Sertraline and Breastfeeding in Peripartum Depression
Continue breastfeeding while taking sertraline and monitor the infant for adverse effects. Sertraline is one of the safest antidepressants during lactation, with minimal infant exposure and no need to discontinue nursing or discard milk 1, 2.
Evidence Supporting Continued Breastfeeding
Sertraline is minimally excreted in breast milk, providing the infant less than 10% of the maternal daily dose (normalized for weight), with most studies showing undetectable or very low infant plasma concentrations 1, 3.
Paroxetine and sertraline are considered first-line agents for breastfeeding mothers with depression, as they produce the lowest infant plasma levels among SSRIs 4.
Recent pharmacokinetic data confirm safety: In a 2024 study of 37 lactating women, sertraline was undetectable in all 15 infant plasma samples despite being present in all breastmilk samples, demonstrating that breastmilk transfer does not translate to clinically significant infant drug exposure 3.
Practical Counseling Points
What to Tell the Patient
Breastfeeding should continue without interruption or pumping and discarding milk 1, 2.
Start with low doses and titrate slowly to the lowest effective dose while carefully monitoring the newborn 2.

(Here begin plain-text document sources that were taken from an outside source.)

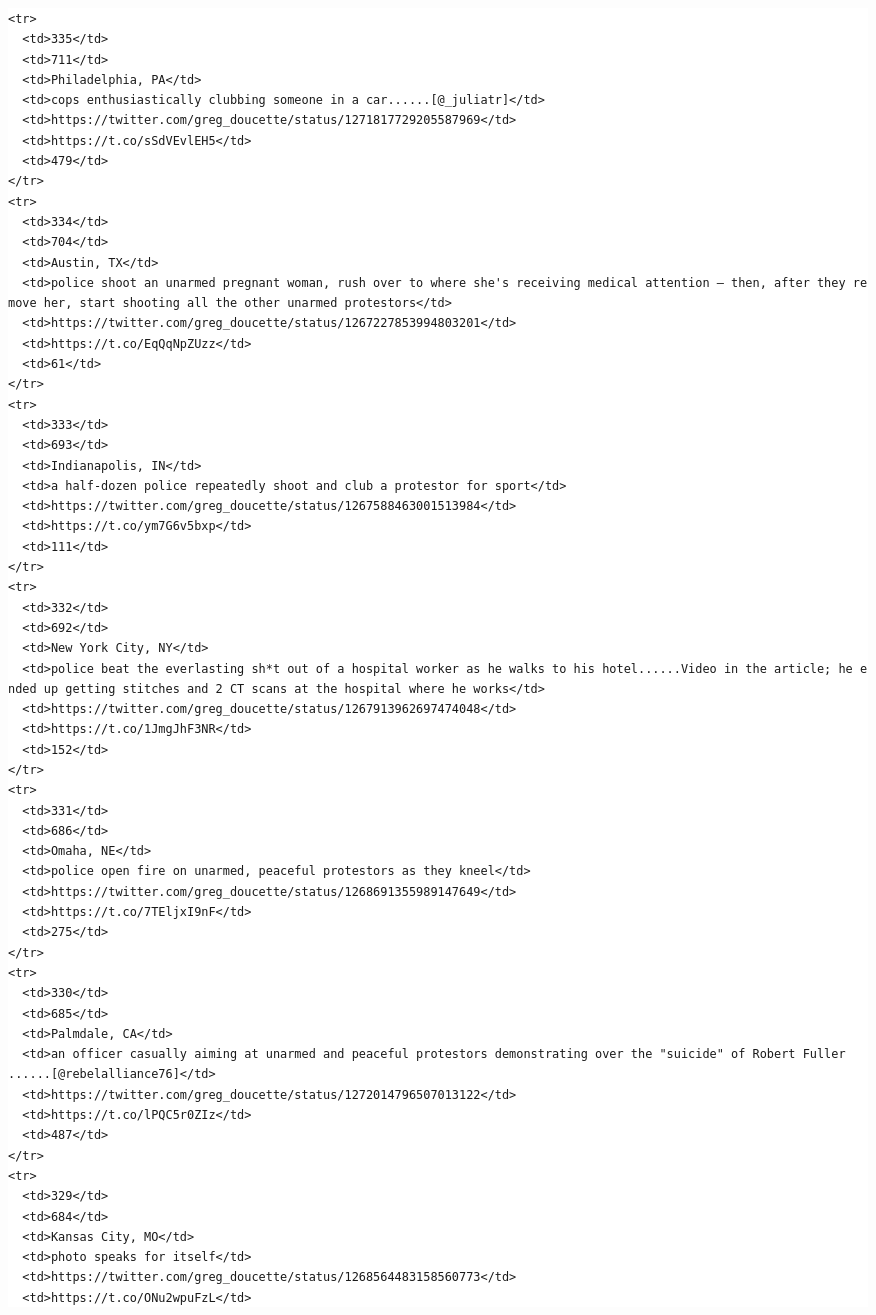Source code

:     <tr>
      <td>335</td>
      <td>711</td>
      <td>Philadelphia, PA</td>
      <td>cops enthusiastically clubbing someone in a car......[@_juliatr]</td>
      <td>https://twitter.com/greg_doucette/status/1271817729205587969</td>
      <td>https://t.co/sSdVEvlEH5</td>
      <td>479</td>
    </tr>
    <tr>
      <td>334</td>
      <td>704</td>
      <td>Austin, TX</td>
      <td>police shoot an unarmed pregnant woman, rush over to where she's receiving medical attention – then, after they remove her, start shooting all the other unarmed protestors</td>
      <td>https://twitter.com/greg_doucette/status/1267227853994803201</td>
      <td>https://t.co/EqQqNpZUzz</td>
      <td>61</td>
    </tr>
    <tr>
      <td>333</td>
      <td>693</td>
      <td>Indianapolis, IN</td>
      <td>a half-dozen police repeatedly shoot and club a protestor for sport</td>
      <td>https://twitter.com/greg_doucette/status/1267588463001513984</td>
      <td>https://t.co/ym7G6v5bxp</td>
      <td>111</td>
    </tr>
    <tr>
      <td>332</td>
      <td>692</td>
      <td>New York City, NY</td>
      <td>police beat the everlasting sh*t out of a hospital worker as he walks to his hotel......Video in the article; he ended up getting stitches and 2 CT scans at the hospital where he works</td>
      <td>https://twitter.com/greg_doucette/status/1267913962697474048</td>
      <td>https://t.co/1JmgJhF3NR</td>
      <td>152</td>
    </tr>
    <tr>
      <td>331</td>
      <td>686</td>
      <td>Omaha, NE</td>
      <td>police open fire on unarmed, peaceful protestors as they kneel</td>
      <td>https://twitter.com/greg_doucette/status/1268691355989147649</td>
      <td>https://t.co/7TEljxI9nF</td>
      <td>275</td>
    </tr>
    <tr>
      <td>330</td>
      <td>685</td>
      <td>Palmdale, CA</td>
      <td>an officer casually aiming at unarmed and peaceful protestors demonstrating over the "suicide" of Robert Fuller ......[@rebelalliance76]</td>
      <td>https://twitter.com/greg_doucette/status/1272014796507013122</td>
      <td>https://t.co/lPQC5r0ZIz</td>
      <td>487</td>
    </tr>
    <tr>
      <td>329</td>
      <td>684</td>
      <td>Kansas City, MO</td>
      <td>photo speaks for itself</td>
      <td>https://twitter.com/greg_doucette/status/1268564483158560773</td>
      <td>https://t.co/ONu2wpuFzL</td>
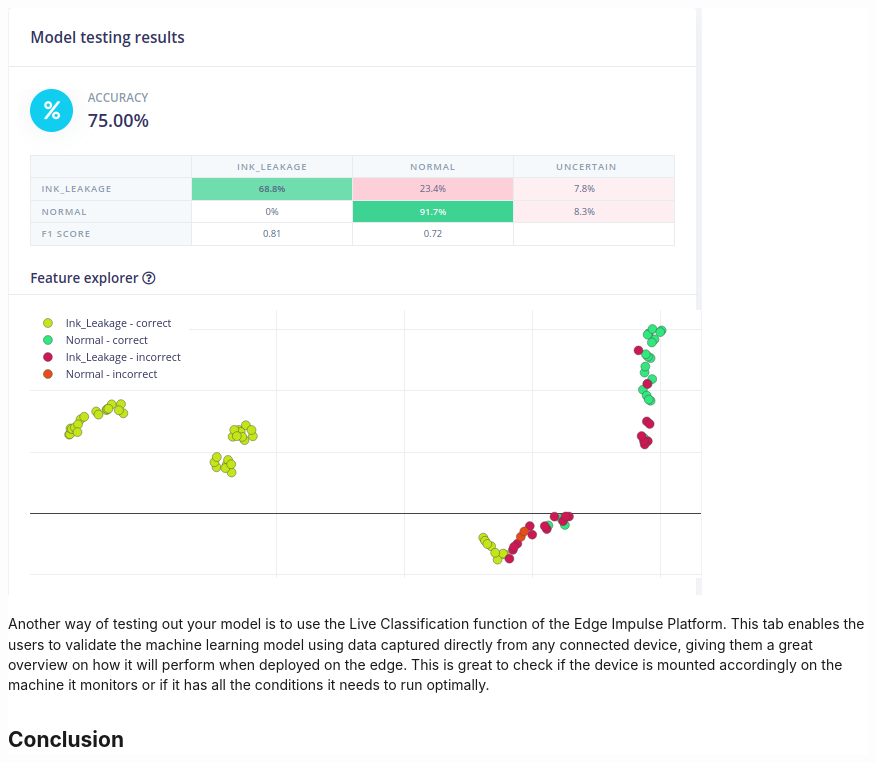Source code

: ![](../.gitbook/assets/predictive-maintenance-sony-spresense-commonsense/image28.png)

Another way of testing out your model is to use the Live Classification function of the Edge Impulse Platform. This tab enables the users to validate the machine learning model using data captured directly from any connected device, giving them a great overview on how it will perform when deployed on the edge. This is great to check if the device is mounted accordingly on the machine it monitors or if it has all the conditions it needs to run optimally.

## Conclusion
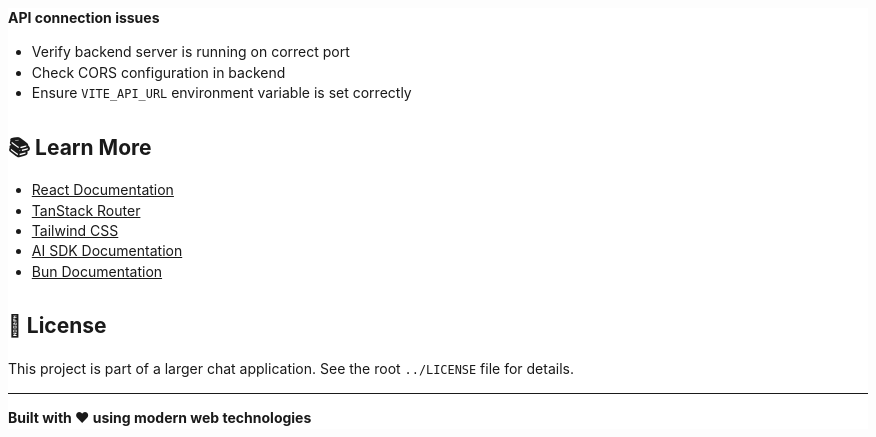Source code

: **API connection issues**
- Verify backend server is running on correct port
- Check CORS configuration in backend
- Ensure `VITE_API_URL` environment variable is set correctly

## 📚 Learn More

- [React Documentation](https://react.dev/)
- [TanStack Router](https://tanstack.com/router)
- [Tailwind CSS](https://tailwindcss.com/)
- [AI SDK Documentation](https://sdk.vercel.ai/)
- [Bun Documentation](https://bun.sh/docs)

## 📄 License

This project is part of a larger chat application. See the root `../LICENSE` file for details.

---

**Built with ❤️ using modern web technologies**
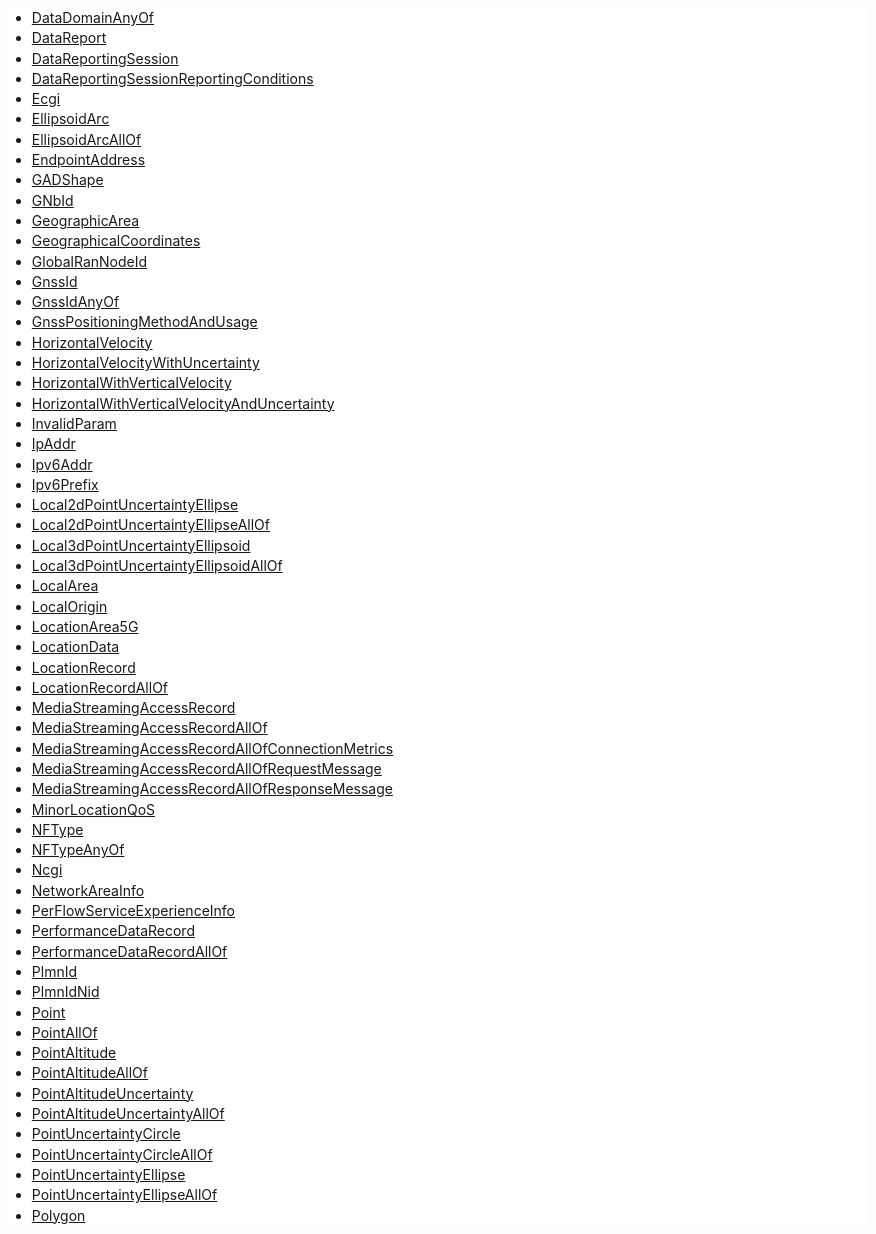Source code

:  - [DataDomainAnyOf](docs/DataDomainAnyOf.md)
 - [DataReport](docs/DataReport.md)
 - [DataReportingSession](docs/DataReportingSession.md)
 - [DataReportingSessionReportingConditions](docs/DataReportingSessionReportingConditions.md)
 - [Ecgi](docs/Ecgi.md)
 - [EllipsoidArc](docs/EllipsoidArc.md)
 - [EllipsoidArcAllOf](docs/EllipsoidArcAllOf.md)
 - [EndpointAddress](docs/EndpointAddress.md)
 - [GADShape](docs/GADShape.md)
 - [GNbId](docs/GNbId.md)
 - [GeographicArea](docs/GeographicArea.md)
 - [GeographicalCoordinates](docs/GeographicalCoordinates.md)
 - [GlobalRanNodeId](docs/GlobalRanNodeId.md)
 - [GnssId](docs/GnssId.md)
 - [GnssIdAnyOf](docs/GnssIdAnyOf.md)
 - [GnssPositioningMethodAndUsage](docs/GnssPositioningMethodAndUsage.md)
 - [HorizontalVelocity](docs/HorizontalVelocity.md)
 - [HorizontalVelocityWithUncertainty](docs/HorizontalVelocityWithUncertainty.md)
 - [HorizontalWithVerticalVelocity](docs/HorizontalWithVerticalVelocity.md)
 - [HorizontalWithVerticalVelocityAndUncertainty](docs/HorizontalWithVerticalVelocityAndUncertainty.md)
 - [InvalidParam](docs/InvalidParam.md)
 - [IpAddr](docs/IpAddr.md)
 - [Ipv6Addr](docs/Ipv6Addr.md)
 - [Ipv6Prefix](docs/Ipv6Prefix.md)
 - [Local2dPointUncertaintyEllipse](docs/Local2dPointUncertaintyEllipse.md)
 - [Local2dPointUncertaintyEllipseAllOf](docs/Local2dPointUncertaintyEllipseAllOf.md)
 - [Local3dPointUncertaintyEllipsoid](docs/Local3dPointUncertaintyEllipsoid.md)
 - [Local3dPointUncertaintyEllipsoidAllOf](docs/Local3dPointUncertaintyEllipsoidAllOf.md)
 - [LocalArea](docs/LocalArea.md)
 - [LocalOrigin](docs/LocalOrigin.md)
 - [LocationArea5G](docs/LocationArea5G.md)
 - [LocationData](docs/LocationData.md)
 - [LocationRecord](docs/LocationRecord.md)
 - [LocationRecordAllOf](docs/LocationRecordAllOf.md)
 - [MediaStreamingAccessRecord](docs/MediaStreamingAccessRecord.md)
 - [MediaStreamingAccessRecordAllOf](docs/MediaStreamingAccessRecordAllOf.md)
 - [MediaStreamingAccessRecordAllOfConnectionMetrics](docs/MediaStreamingAccessRecordAllOfConnectionMetrics.md)
 - [MediaStreamingAccessRecordAllOfRequestMessage](docs/MediaStreamingAccessRecordAllOfRequestMessage.md)
 - [MediaStreamingAccessRecordAllOfResponseMessage](docs/MediaStreamingAccessRecordAllOfResponseMessage.md)
 - [MinorLocationQoS](docs/MinorLocationQoS.md)
 - [NFType](docs/NFType.md)
 - [NFTypeAnyOf](docs/NFTypeAnyOf.md)
 - [Ncgi](docs/Ncgi.md)
 - [NetworkAreaInfo](docs/NetworkAreaInfo.md)
 - [PerFlowServiceExperienceInfo](docs/PerFlowServiceExperienceInfo.md)
 - [PerformanceDataRecord](docs/PerformanceDataRecord.md)
 - [PerformanceDataRecordAllOf](docs/PerformanceDataRecordAllOf.md)
 - [PlmnId](docs/PlmnId.md)
 - [PlmnIdNid](docs/PlmnIdNid.md)
 - [Point](docs/Point.md)
 - [PointAllOf](docs/PointAllOf.md)
 - [PointAltitude](docs/PointAltitude.md)
 - [PointAltitudeAllOf](docs/PointAltitudeAllOf.md)
 - [PointAltitudeUncertainty](docs/PointAltitudeUncertainty.md)
 - [PointAltitudeUncertaintyAllOf](docs/PointAltitudeUncertaintyAllOf.md)
 - [PointUncertaintyCircle](docs/PointUncertaintyCircle.md)
 - [PointUncertaintyCircleAllOf](docs/PointUncertaintyCircleAllOf.md)
 - [PointUncertaintyEllipse](docs/PointUncertaintyEllipse.md)
 - [PointUncertaintyEllipseAllOf](docs/PointUncertaintyEllipseAllOf.md)
 - [Polygon](docs/Polygon.md)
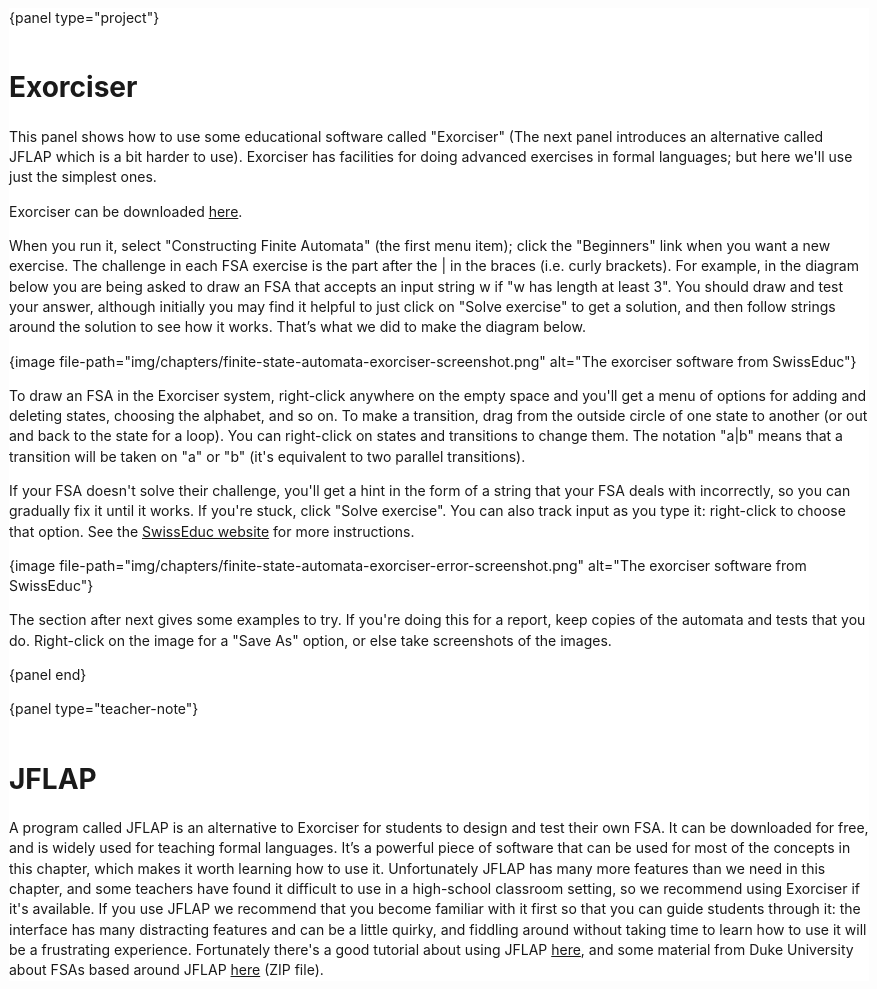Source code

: {panel type="project"}

# Exorciser

This panel shows how to use some educational software called "Exorciser" (The next panel introduces an alternative called JFLAP which is a bit harder to use).
Exorciser has facilities for doing advanced exercises in formal languages; but here we'll use just the simplest ones.

Exorciser can be downloaded [here](http://www.swisseduc.ch/compscience/exorciser/index.html).

When you run it, select "Constructing Finite Automata" (the first menu item); click the "Beginners" link when you want a new exercise.
The challenge in each FSA exercise is the part after the | in the braces (i.e. curly brackets).
For example, in the diagram below you are being asked to draw an FSA that accepts an input string w if "w has length at least 3".
You should draw and test your answer, although initially you may find it helpful to just click on "Solve exercise" to get a solution, and then follow strings around the solution to see how it works.
That’s what we did to make the diagram below.

{image file-path="img/chapters/finite-state-automata-exorciser-screenshot.png" alt="The exorciser software from SwissEduc"}

To draw an FSA in the Exorciser system, right-click anywhere on the empty space and you'll get a menu of options for adding and deleting states, choosing the alphabet, and so on.
To make a transition, drag from the outside circle of one state to another (or out and back to the state for a loop).
You can right-click on states and transitions to change them.
The notation "a|b" means that a transition will be taken on "a" or "b" (it's equivalent to two parallel transitions).

If your FSA doesn't solve their challenge, you'll get a hint in the form of a string that your FSA deals with incorrectly, so you can gradually fix it until it works.
If you're stuck, click "Solve exercise".
You can also track input as you type it: right-click to choose that option.
See the [SwissEduc website](http://www.swisseduc.ch/compscience/) for more instructions.

{image file-path="img/chapters/finite-state-automata-exorciser-error-screenshot.png" alt="The exorciser software from SwissEduc"}

The section after next gives some examples to try.
If you're doing this for a report, keep copies of the automata and tests that you do.
Right-click on the image for a "Save As" option, or else take screenshots of the images.

{panel end}

{panel type="teacher-note"}

# JFLAP

A program called JFLAP is an alternative to Exorciser for students to design and test their own FSA.
It can be downloaded for free, and is widely used for teaching formal languages.
It’s a powerful piece of software that can be used for most of the concepts in this chapter, which makes it worth learning how to use it.
Unfortunately JFLAP has many more features than we need in this chapter, and some teachers have found it difficult to use in a high-school classroom setting,
so we recommend using Exorciser if it's available.
If you use JFLAP we recommend that you become familiar with it first so that you can guide students through it: the interface has many distracting features and can be a little quirky, and fiddling around without taking time to learn how to use it will be a frustrating experience.
Fortunately there's a good tutorial about using JFLAP [here](http://www.jflap.org/tutorial/), and some material from Duke University about FSAs based around JFLAP [here](http://www.cs.duke.edu/csed/pltl/exercises/lessons/29/finiteautomata.zip) (ZIP file).
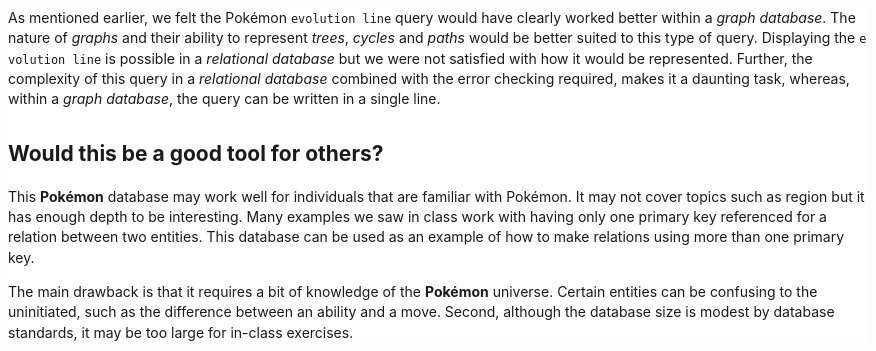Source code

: As mentioned earlier, we felt the Pokémon `evolution line` query would have clearly worked better within a _graph database_. The nature of _graphs_ and their ability to represent _trees_, _cycles_ and _paths_ would be better suited to this type of query. Displaying the `evolution line` is possible in a _relational database_ but we were not satisfied with how it would be represented. Further, the complexity of this query in a _relational database_ combined with the error checking required, makes it a daunting task, whereas, within a _graph database_, the query can be written in a single line.

## Would this be a good tool for others?

This **Pokémon** database may work well for individuals that are familiar with Pokémon. It may not cover topics such as region but it has enough depth to be interesting. Many examples we saw in class work with having only one primary key referenced for a relation between two entities. This database can be used as an example of how to make relations using more than one primary key.    

The main drawback is that it requires a bit of knowledge of the **Pokémon** universe. Certain entities can be confusing to the uninitiated, such as the difference between an ability and a move. Second, although the database size is modest by database standards, it may be too large for in-class exercises.
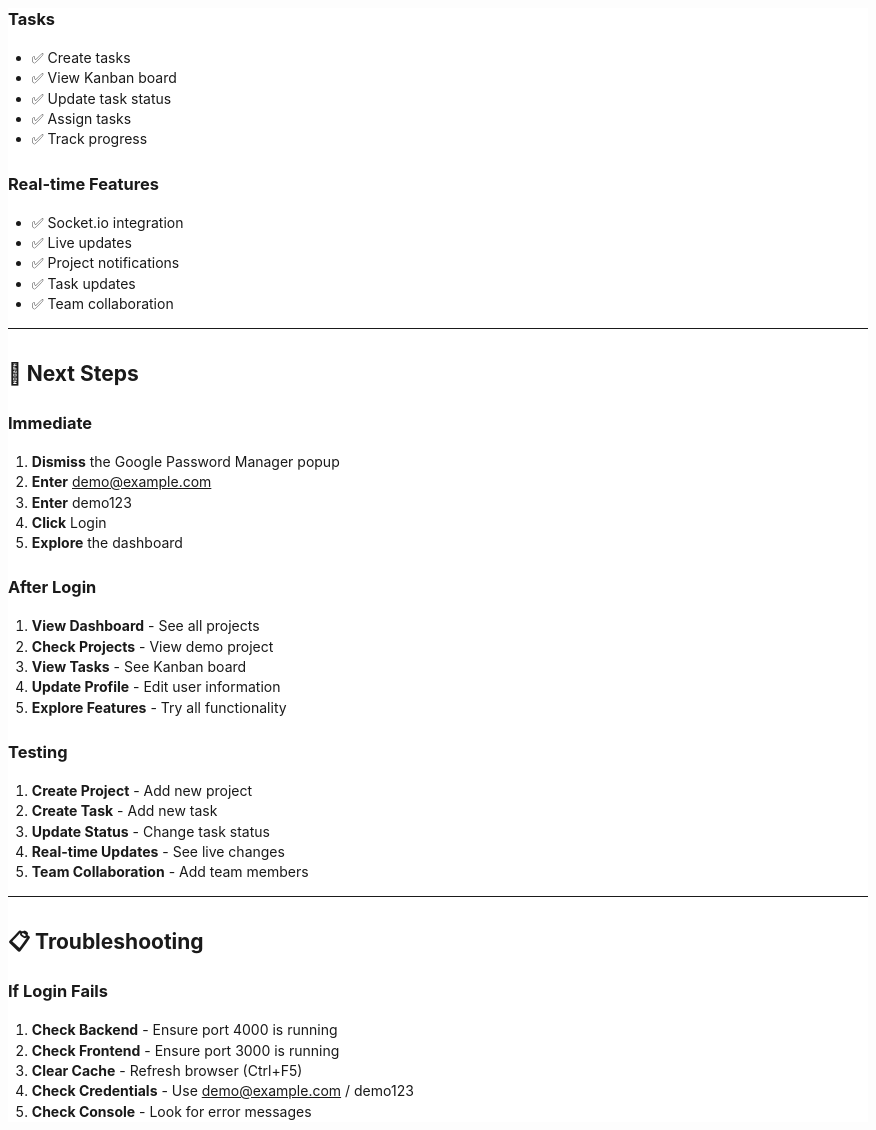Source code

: ### Tasks
- ✅ Create tasks
- ✅ View Kanban board
- ✅ Update task status
- ✅ Assign tasks
- ✅ Track progress

### Real-time Features
- ✅ Socket.io integration
- ✅ Live updates
- ✅ Project notifications
- ✅ Task updates
- ✅ Team collaboration

---

## 🚀 Next Steps

### Immediate
1. **Dismiss** the Google Password Manager popup
2. **Enter** demo@example.com
3. **Enter** demo123
4. **Click** Login
5. **Explore** the dashboard

### After Login
1. **View Dashboard** - See all projects
2. **Check Projects** - View demo project
3. **View Tasks** - See Kanban board
4. **Update Profile** - Edit user information
5. **Explore Features** - Try all functionality

### Testing
1. **Create Project** - Add new project
2. **Create Task** - Add new task
3. **Update Status** - Change task status
4. **Real-time Updates** - See live changes
5. **Team Collaboration** - Add team members

---

## 📋 Troubleshooting

### If Login Fails
1. **Check Backend** - Ensure port 4000 is running
2. **Check Frontend** - Ensure port 3000 is running
3. **Clear Cache** - Refresh browser (Ctrl+F5)
4. **Check Credentials** - Use demo@example.com / demo123
5. **Check Console** - Look for error messages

Monitor the infant for specific adverse effects including irritability, poor feeding, uneasy sleep, increased sleepiness, or decreased alertness—particularly if the infant was born premature or had low birth weight 1, 2.
Timing Considerations (Optional)
- When feasible, infant exposure can be minimized by avoiding breastfeeding at times when milk antidepressant concentration is at its peak, though this is not necessary for safety 2.
Why Other Options Are Incorrect
Discontinuing Breastfeeding Is Not Recommended
The benefits of breastfeeding outweigh minimal drug exposure risks 1, 2, 3.
Discontinuation creates additional risks including breast engorgement, mastitis requiring antibiotics, infant refusal of bottle feeding, and reactions to cow's milk protein 1.
Pumping and Discarding Is Unnecessary
No waiting period or milk discarding is required with sertraline at therapeutic doses 1, 2.
This practice is illogical given that women are encouraged to breastfeed immediately after cesarean section despite higher drug passage during the immediate postpartum period when intercellular gaps are wider 1.
Psychotherapy Alone May Be Insufficient
For moderate to severe peripartum depression, antidepressant medication in combination with therapy is recommended 5.
Psychotherapy is first-line only for mild to moderate depression, not the moderate to severe symptoms described in this case 5.
Important Caveats
Individual risk-benefit assessment should always be performed, but the evidence strongly supports continuing both sertraline and breastfeeding 4.
If the mother was already taking sertraline during pregnancy, she should definitely continue while breastfeeding, as switching medications introduces unnecessary risks 2, 4.
The risks of untreated maternal depression must be weighed against the minimal risks of infant drug exposure through breastmilk 5.